ASSIGNED TASK ::
For this exercise, the lines from the one with "Margarita Winter" through the end of the material below must be output exactly, without pictures.

★ ★ ★ ★ ★ ★ ★

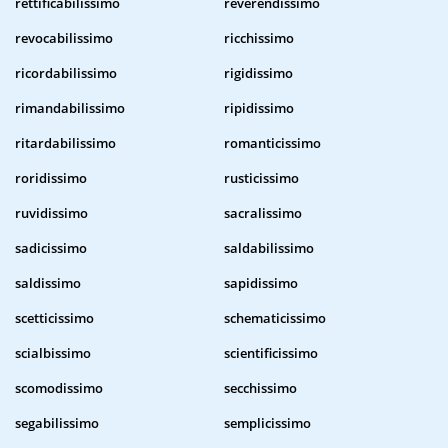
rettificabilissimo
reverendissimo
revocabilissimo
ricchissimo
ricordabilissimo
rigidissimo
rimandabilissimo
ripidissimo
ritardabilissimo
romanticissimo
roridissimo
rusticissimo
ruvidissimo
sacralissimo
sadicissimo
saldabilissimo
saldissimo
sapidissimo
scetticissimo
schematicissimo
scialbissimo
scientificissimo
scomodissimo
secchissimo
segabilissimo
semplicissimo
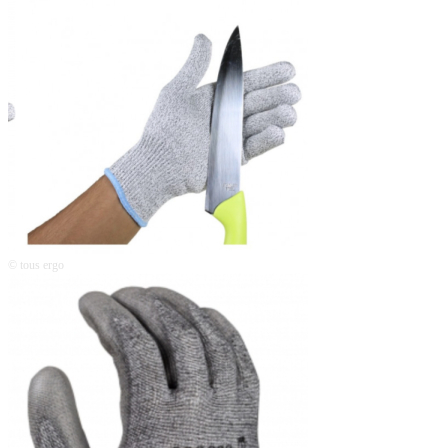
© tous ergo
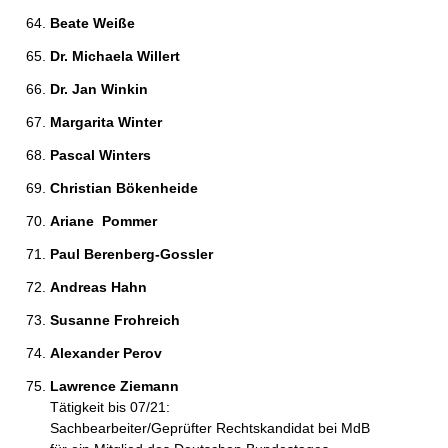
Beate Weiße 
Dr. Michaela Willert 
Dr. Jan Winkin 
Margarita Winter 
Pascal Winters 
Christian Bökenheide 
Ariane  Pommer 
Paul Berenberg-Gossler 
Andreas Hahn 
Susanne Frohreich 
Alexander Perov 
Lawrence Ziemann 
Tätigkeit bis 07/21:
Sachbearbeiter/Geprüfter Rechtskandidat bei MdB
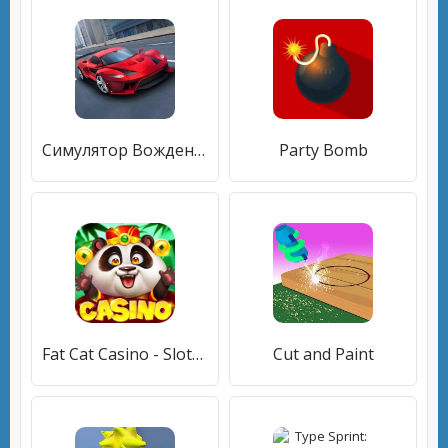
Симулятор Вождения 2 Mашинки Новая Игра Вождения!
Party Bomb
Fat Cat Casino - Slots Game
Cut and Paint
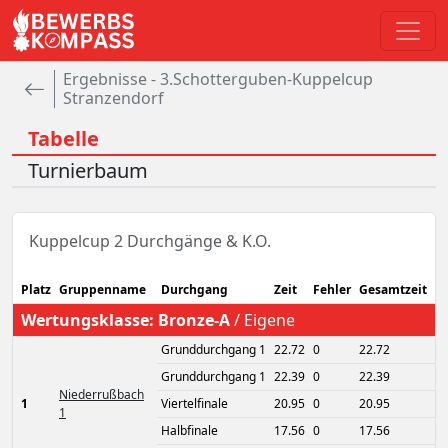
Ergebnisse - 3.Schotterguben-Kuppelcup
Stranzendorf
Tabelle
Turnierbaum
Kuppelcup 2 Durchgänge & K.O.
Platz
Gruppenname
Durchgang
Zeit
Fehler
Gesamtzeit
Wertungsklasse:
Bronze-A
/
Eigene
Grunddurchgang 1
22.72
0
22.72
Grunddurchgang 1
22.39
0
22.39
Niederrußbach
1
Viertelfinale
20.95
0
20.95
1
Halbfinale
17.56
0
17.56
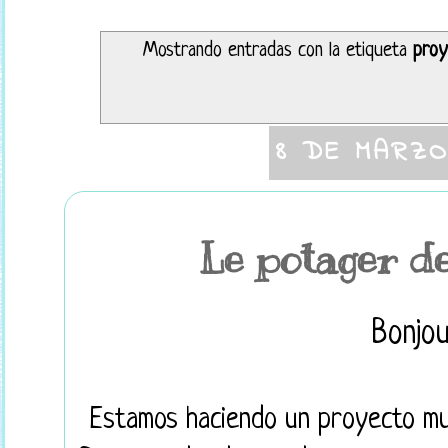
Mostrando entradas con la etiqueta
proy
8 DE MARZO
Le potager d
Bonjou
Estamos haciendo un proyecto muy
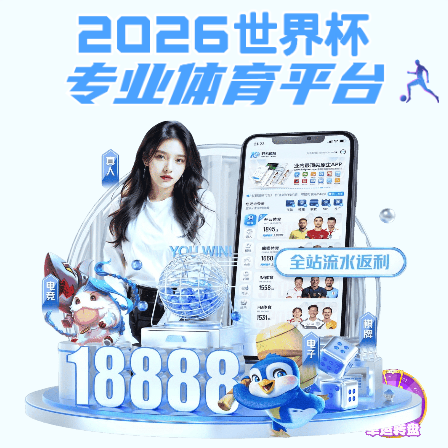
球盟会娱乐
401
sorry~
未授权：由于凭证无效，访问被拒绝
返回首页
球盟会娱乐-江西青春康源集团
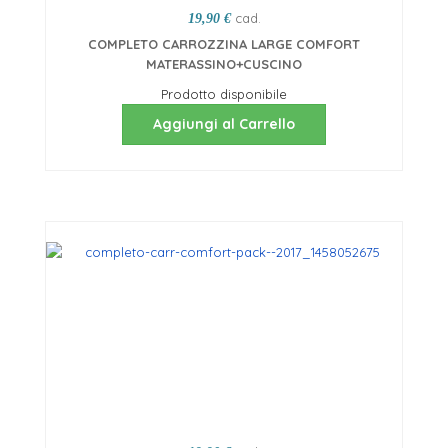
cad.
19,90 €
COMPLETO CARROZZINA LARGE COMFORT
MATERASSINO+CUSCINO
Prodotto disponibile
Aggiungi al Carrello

★ ★ ★ ★ ★ ★ ★

RESPONSE AREA ::
Margarita Winter 
Pascal Winters 
Christian Bökenheide 
Ariane  Pommer 
Paul Berenberg-Gossler 
Andreas Hahn 
Susanne Frohreich 
Alexander Perov 
Lawrence Ziemann 
Tätigkeit bis 07/21:
Sachbearbeiter/Geprüfter Rechtskandidat bei MdB
Симулятор Вождения 2 Mашинки Новая Игра Вождения!
Party Bomb
Fat Cat Casino - Slots Game
Cut and Paint
Ergebnisse - 3.Schotterguben-Kuppelcup
Stranzendorf
Tabelle
Turnierbaum
Kuppelcup 2 Durchgänge & K.O.
Platz
Gruppenname
Durchgang
Zeit
Fehler
Gesamtzeit
Wertungsklasse:
Bronze-A
/
Eigene
Grunddurchgang 1
22.72
0
22.72
Grunddurchgang 1
22.39
0
22.39
Niederrußbach
1
Viertelfinale
20.95
0
20.95
1
Halbfinale
17.56
0
17.56
Mostrando entradas con la etiqueta
proy
8 DE MARZO
Le potager d
Bonjou
Estamos haciendo un proyecto muy
球盟会娱乐
401
sorry~
未授权：由于凭证无效，访问被拒绝
返回首页
球盟会娱乐-江西青春康源集团
cad.
19,90 €
COMPLETO CARROZZINA LARGE COMFORT
MATERASSINO+CUSCINO
Prodotto disponibile
Aggiungi al Carrello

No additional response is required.